** Extract provided follows **

GENEVA: Despite an 84 per cent drop over the year 2000, the population worldwide who died from measles in 2016 still amounted to 90,000, the first time below 100,000 per year, said the World Health Organisation (WHO) and partners in a report on Thursday, China’s Xinhua news agency reported.

In 2000, more than 550,000 people died from measles, the report said.

The big drop in deaths from measles was largely attributed to an estimated 5.5 billion doses of measles-containing vaccines that have been provided since 2000 to children through routine immunisation services and mass vaccination campaigns, and have saved an estimated 20.4 million lives.

“Saving an average of 1.3 million lives per year through measles vaccine is an incredible achievement and makes a world free of measles seem possible, even probable, in our lifetime,” says Dr Robert Linkins of the Measles and Rubella Initiative (MR&I), a partnership formed in 2001 of the American Red Cross, the US Centres for Disease Control and Prevention, the United Nations Foundation, UNICEF, and the WHO.

However, the world is still far from reaching regional measles elimination goals. Coverage with the first of two required doses of measles vaccine has stalled at approximately 85 per cent since 2009, far short of the 95 per cent coverage needed to stop measles infections, and coverage with the second dose, despite recent increases, was only 64 per cent in 2016, according to the report.

In all, about 20.8 million children worldwide are still missing their first measles vaccine dose, more than half of them living in six countries: Nigeria (3.3 million), India (2.9 million), Pakistan (2.0 million), Indonesia (1.2 million), Ethiopia (0.9 million), and the Democratic Republic of the Congo (0.7 million).

** End of Extract provided **
** Records provided follows **

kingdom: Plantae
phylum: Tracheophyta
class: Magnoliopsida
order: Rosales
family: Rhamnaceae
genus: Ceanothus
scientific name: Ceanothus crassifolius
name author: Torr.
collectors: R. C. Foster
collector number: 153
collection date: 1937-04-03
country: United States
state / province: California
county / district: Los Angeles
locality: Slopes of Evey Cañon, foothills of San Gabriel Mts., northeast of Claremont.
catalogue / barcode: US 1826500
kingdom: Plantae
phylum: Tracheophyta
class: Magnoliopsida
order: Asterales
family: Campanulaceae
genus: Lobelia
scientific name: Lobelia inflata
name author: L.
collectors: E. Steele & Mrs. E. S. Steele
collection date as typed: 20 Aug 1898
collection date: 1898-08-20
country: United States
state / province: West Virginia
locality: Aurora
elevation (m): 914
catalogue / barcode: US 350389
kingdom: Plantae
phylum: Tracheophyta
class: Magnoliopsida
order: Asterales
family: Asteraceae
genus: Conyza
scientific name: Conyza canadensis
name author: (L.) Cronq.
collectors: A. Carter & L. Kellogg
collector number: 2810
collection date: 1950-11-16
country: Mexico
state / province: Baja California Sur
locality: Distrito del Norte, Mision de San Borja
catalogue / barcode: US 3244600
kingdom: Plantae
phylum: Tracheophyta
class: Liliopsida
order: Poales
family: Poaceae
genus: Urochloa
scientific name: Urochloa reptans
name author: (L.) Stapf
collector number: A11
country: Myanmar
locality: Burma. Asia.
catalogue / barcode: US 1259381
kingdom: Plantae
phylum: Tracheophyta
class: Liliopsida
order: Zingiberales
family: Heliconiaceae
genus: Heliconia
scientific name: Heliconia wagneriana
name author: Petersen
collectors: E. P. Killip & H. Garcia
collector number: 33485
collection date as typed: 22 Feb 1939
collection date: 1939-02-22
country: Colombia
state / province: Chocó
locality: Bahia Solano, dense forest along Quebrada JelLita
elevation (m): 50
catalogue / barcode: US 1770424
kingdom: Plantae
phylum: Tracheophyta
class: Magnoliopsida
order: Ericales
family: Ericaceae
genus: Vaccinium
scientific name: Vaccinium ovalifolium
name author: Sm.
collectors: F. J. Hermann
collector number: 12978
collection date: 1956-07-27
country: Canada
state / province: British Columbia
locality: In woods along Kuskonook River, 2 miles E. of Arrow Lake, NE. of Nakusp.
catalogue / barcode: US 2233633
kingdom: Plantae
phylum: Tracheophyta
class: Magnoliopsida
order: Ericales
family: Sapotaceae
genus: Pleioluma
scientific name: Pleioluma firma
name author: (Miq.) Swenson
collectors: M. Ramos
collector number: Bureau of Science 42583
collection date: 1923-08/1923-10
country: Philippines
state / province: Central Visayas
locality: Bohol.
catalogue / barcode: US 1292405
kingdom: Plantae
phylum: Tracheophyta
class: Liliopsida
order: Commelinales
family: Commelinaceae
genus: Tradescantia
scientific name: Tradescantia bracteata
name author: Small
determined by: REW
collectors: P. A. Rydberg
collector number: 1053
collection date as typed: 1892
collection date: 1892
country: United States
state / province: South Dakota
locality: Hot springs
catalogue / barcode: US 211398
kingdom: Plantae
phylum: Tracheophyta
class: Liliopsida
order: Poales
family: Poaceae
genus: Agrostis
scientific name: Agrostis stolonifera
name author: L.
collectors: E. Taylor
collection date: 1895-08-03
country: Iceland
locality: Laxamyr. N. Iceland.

** End of Records provided **

What this exercise asks ▸
A. Answer these questions about the measles article:
(i) How many people died from measles in 2000?
(ii) In what year was the Measles and Rubella Initiative formed?
(iii) What was coverage with the second measles vaccine dose in 2016?
B. Write the next paragraph of the measles article, picking up after its final sentence.

Task results ▸
A.
(i) More than 550,000
(ii) 2001
(iii) 64 percent

B.
Since measles is a highly contagious viral disease, large outbreaks continue to occur in these and other countries in Europe and North America, putting children at risk of severe health complications such as pneumonia, diarrhoea, encephalitis, blindness, and death.

“We have seen a substantial drop in measles deaths for more than two decades, but now we must strive to reach zero measles cases ... Measles elimination will only be reached if measles vaccines reach every child, everywhere,” says Dr Jean-Marie Okwo-Bele, director of WHO’s Department of Immunisation, Vaccines and Biologicals.

According to the WHO and partners, countries with the greatest number of measles deaths rely most heavily on polio-funded resources and are at highest risk of reversing progress after polio eradication is achieved.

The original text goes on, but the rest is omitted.